Why the stock market isn’t ‘getting smoked’ even as Federal Reserve signals it’s ready to supersize interest rate hikes [MarketWatch]
[Pepperstone head of research Chris] Weston argued that the fact the Fed is potentially “bringing out the big guns in May and using forward guidance to set the scene ahead of this may be welcomed by the equity market — they’ve weighed up the outlook and feel a credible Fed is a strong Fed, and higher rates are better than entrenched inflation….” It’s important to remember the S&P 500 index had pulled back nearly 15% through the Feb. 24 low, which means “a lot of bad news was priced in,” and which means the risk/reward outlook has improved since the beginning of 2022, said Tom Lee, founder of Fundstrat Global Advisors. in a note.

Clients plead with top custodian banks to stay in Russia [Reuters]
Traders, bankers and executives from three other financial institutions told Reuters they were seeking or had sought reassurances on behalf of clients on each bank's long-term plans for these businesses, which clear, settle and safeguard billions of dollars of Russian holdings…. If banks decide to mothball their custody services in Moscow, many Western investors already holding Russian stocks or bonds would have to look elsewhere for a bank to hold those assets, while others keen to exploit a financial market or economic rally when sanctions are lifted could find it harder to pursue those plans.

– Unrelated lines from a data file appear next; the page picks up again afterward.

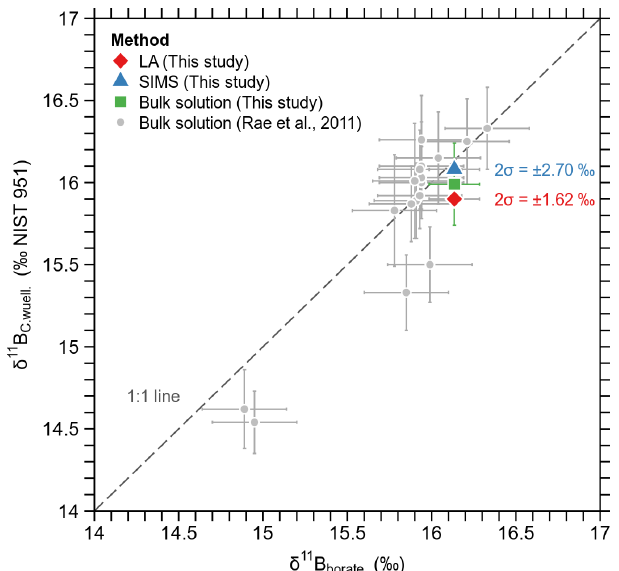
Figure 7. Results from Monte Carlo simulations of 2 σ uncertainty for δ 11 B using LA-MC-ICPMS in relation to the number of ana- lyzed C. wuellerstorfi shells ( n ). In red is the estimated uncertainty based on “large crater”, and in blue on “umbilical knob” measure- ments (see inset scanning electron microscope picture for different areas). The estimated 2 σ uncertainty can be described by a function of the quoted uncertainty ( u q ) and n (Eq.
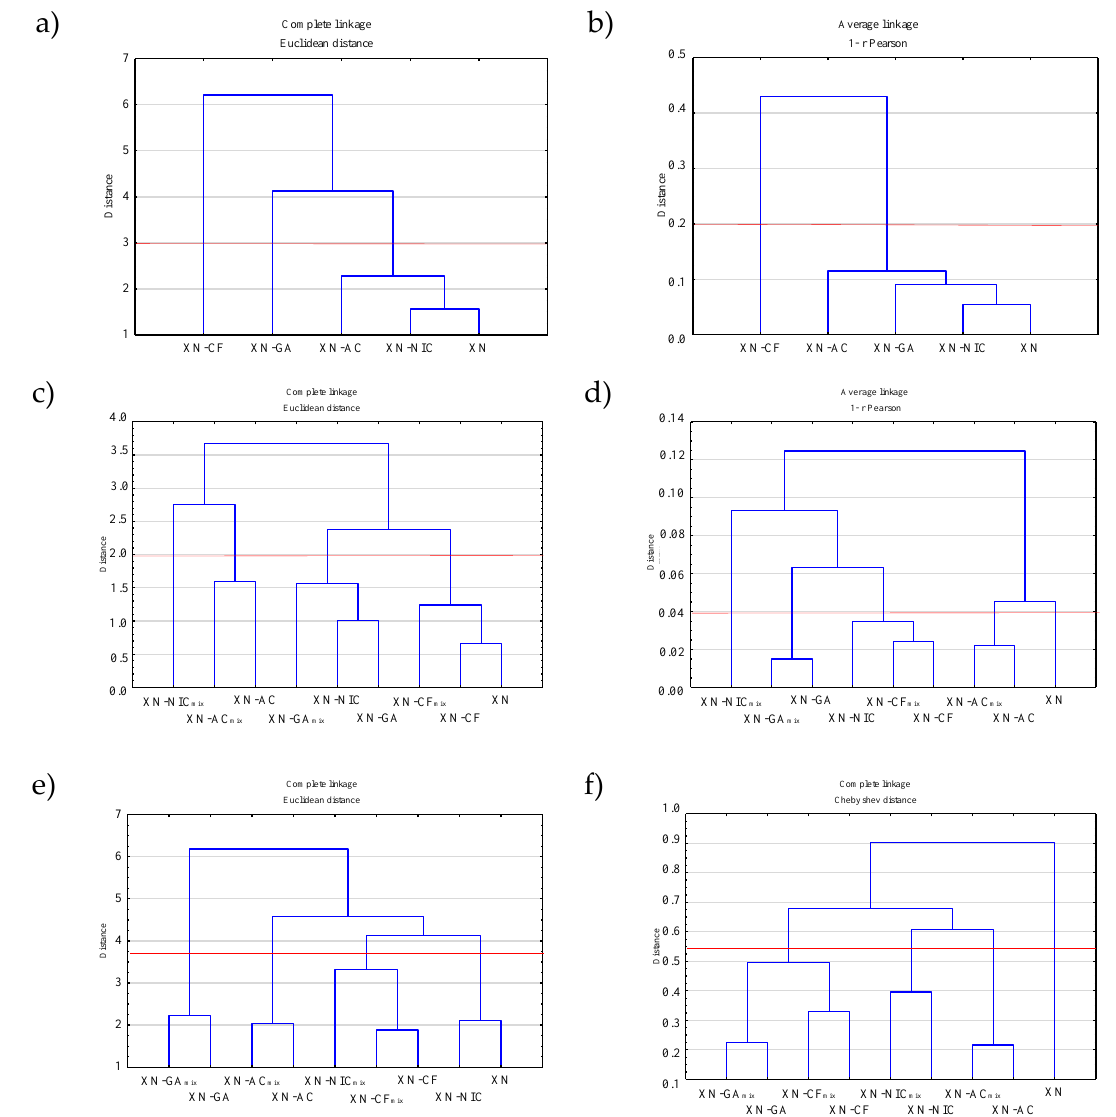
Figure 15. Hierarchical clustering analysis (HCA) tree diagrams for the data obtained from the ( a , b ) Raman, and ( c , d ) FTIR spectra in the regions of 3700–2700 cm − 1 and ( e , f ) 1800–1000 cm − 1 .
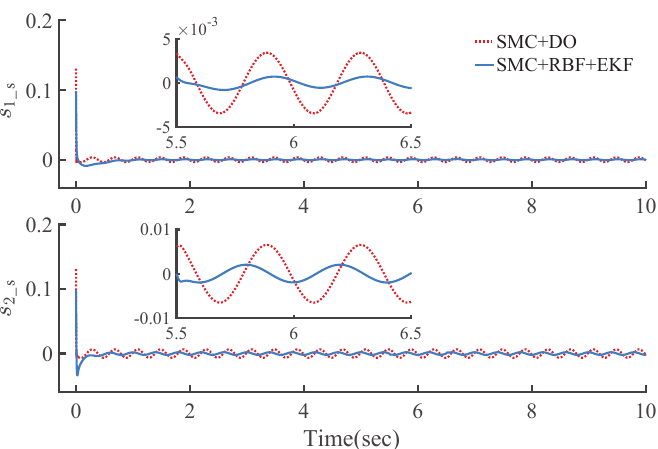
Figure 13. Time history of the slow sliding surface s _s .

BlackRock’s Larry Fink, who oversees $10 trillion, says Russia-Ukraine war is ending globalization [CNBC]
“The Russian invasion of Ukraine has put an end to the globalization we have experienced over the last three decades,” Fink said in his 2022 letter to shareholders. “It has left many communities and people feeling isolated and looking inward. I believe this has exacerbated the polarization and extremist behavior we are seeing across society today….”
“Over the past few weeks, I’ve spoken to countless stakeholders, including our clients and employees, who are all looking to understand what could be done to prevent capital from being deployed to Russia,” Fink said.

Trump Is Guilty of ‘Numerous’ Felonies, Prosecutor Who Resigned Says [NYT]
“The team that has been investigating Mr. Trump harbors no doubt about whether he committed crimes — he did,” [Mark] Pomerantz wrote.
Mr. Pomerantz and Mr. Dunne planned to charge Mr. Trump with falsifying business records, specifically his annual financial statements — a felony in New York State…. “No case is perfect,” Mr. Pomerantz wrote. “Whatever the risks of bringing the case may be, I am convinced that a failure to prosecute will pose much greater risks in terms of public confidence in the fair administration of justice.”

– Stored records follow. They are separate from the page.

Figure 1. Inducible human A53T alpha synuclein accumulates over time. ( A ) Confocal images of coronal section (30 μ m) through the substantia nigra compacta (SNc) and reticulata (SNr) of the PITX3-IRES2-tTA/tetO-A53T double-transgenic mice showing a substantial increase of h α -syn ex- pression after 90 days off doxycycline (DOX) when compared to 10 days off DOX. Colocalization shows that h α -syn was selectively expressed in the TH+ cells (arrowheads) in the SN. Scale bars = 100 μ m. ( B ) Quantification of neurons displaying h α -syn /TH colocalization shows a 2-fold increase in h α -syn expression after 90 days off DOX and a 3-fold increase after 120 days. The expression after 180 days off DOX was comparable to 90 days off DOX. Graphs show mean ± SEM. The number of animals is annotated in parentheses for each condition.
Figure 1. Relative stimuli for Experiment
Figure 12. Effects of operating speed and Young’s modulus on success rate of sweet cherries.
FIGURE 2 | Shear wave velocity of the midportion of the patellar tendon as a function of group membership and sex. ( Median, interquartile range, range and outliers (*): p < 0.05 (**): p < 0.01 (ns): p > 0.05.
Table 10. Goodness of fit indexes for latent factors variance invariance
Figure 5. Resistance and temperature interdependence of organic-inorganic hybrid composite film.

‘A total disaster’: Crypto firms face being booted from the UK as a key deadline approaches [CNBC]
Now, with just days to go until the new deadline elapses, the fate of firms on the temporary register — including $33 billion fintech firm Revolut and Copper, a crypto start-up that counts former U.K. Finance Minister Philip Hammond as an advisor — hangs in the balance…. “While major jurisdictions are spotting the opportunity and the risk, the U.K. is emphasising the risk,” [11:FS global strategy director for crypto Mauricio] Magaldi told CNBC. “By moving too fast and too narrow, rules and timeframes create hurdles to crypto firms that could potentially displace them from the U.K. market.”